Instrumentation - log events

  • When we consider an action as complete, we can commit changes
    • Collect all previously logged variable updates and add one event in trace

Example of log “Timeout” event in Raft:

public void timeout() {
    assert state == NodeState.Follower;
    ...
    state = NodeState.Candidate; // Impl
    specState.set("oops"); // Spec
    specState.set(state.toString()); // Spec
    votesGranted.add(nodeInfo.name()); // Impl
    specVotesGranted.add(nodeInfo.name()); // Spec
    spec.commitChanges("Timeout"); // Commit modifications batch
}

Instrumentation - log events

Will produce one event:

{
    "clock": 15, 
    "state": [{"op": "Replace", 
        "path": ["node1"], 
        "args": ["oops"]},
        {"op": "Replace", 
        "path": ["node1"], 
        "args": ["Candidate"]}
    ], 
    "votesGranted": [{"op": "AddElement", 
        "path": ["node1"], 
        "args": ["node1"]}], 
    "desc": "Timeout"
}

Instrumentation - clocks

Two ways of synchronizing clock between distributed processes are supported:

  • Lamport clock: clocks are sent in messages and we explicitly call the sync method of logging framework
  • Shared clock, if all processes are executed on the same physical machine, they can share a clock in a memory mapped file: SharedClock.get(clockName);

Execution pipeline

Tests are run as a script execution pipeline:

  • Execute implementation (this creates a trace file by logging events and variable updates)
  • Merge trace files that were produced by different processes
  • Execute TLC on the trace spec for a given trace file

Results: bugs found

  • KeyValueStore: forgotten conditions / guards (3 cases)

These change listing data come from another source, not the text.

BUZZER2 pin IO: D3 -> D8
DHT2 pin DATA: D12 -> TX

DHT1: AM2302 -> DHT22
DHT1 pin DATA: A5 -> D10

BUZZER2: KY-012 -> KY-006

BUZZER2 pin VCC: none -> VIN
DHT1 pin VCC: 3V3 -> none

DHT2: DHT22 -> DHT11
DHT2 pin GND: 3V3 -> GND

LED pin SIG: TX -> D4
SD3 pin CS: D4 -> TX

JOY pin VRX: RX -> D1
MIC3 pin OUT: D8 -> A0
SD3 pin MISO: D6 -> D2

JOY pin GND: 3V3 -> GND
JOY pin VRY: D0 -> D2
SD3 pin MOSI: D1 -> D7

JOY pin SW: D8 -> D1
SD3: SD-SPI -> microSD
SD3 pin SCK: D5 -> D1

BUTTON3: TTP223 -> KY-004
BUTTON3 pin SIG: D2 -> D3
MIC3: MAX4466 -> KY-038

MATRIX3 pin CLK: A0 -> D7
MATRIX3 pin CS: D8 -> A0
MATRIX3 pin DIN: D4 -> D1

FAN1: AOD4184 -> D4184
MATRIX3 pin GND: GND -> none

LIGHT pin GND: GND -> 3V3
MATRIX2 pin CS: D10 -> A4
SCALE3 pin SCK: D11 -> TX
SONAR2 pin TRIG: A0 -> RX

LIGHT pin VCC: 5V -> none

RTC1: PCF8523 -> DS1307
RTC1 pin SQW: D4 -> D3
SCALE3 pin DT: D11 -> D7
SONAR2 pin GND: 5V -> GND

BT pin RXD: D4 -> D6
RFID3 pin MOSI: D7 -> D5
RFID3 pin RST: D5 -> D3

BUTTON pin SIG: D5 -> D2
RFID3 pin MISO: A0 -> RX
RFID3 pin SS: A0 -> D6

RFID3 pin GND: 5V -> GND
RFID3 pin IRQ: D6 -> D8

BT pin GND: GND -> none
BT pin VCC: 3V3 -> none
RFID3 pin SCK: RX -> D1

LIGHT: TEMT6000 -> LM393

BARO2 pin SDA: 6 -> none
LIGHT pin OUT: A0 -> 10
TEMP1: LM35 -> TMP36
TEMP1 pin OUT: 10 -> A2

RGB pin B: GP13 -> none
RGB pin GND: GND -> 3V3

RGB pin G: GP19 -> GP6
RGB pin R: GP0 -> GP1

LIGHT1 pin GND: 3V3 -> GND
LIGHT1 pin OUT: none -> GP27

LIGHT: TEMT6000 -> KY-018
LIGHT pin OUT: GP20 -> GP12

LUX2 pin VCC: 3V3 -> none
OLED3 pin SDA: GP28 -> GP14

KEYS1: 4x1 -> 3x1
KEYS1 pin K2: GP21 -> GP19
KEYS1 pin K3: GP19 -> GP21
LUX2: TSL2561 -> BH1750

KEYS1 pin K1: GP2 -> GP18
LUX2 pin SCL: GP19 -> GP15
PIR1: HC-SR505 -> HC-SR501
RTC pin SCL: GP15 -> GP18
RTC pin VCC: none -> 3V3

  • Raft: strict instead of non-strict inequalities

  • Instrumentation: forgotten thread synchronisation

  • Bugs can be identified very quickly:

    • Use of desc field gives information about the action that failed
    • Retrieve line number where validation fails and use TLA+ debugger

Results: benefits and limits

  • Find bugs in new implementations: events adhere to the specification

  • Avoid regressions when implementation changes

  • Need to know the specification

    • Especially all the actions (to be able to log all events)
    • The structure of variables (to be able to update them partially)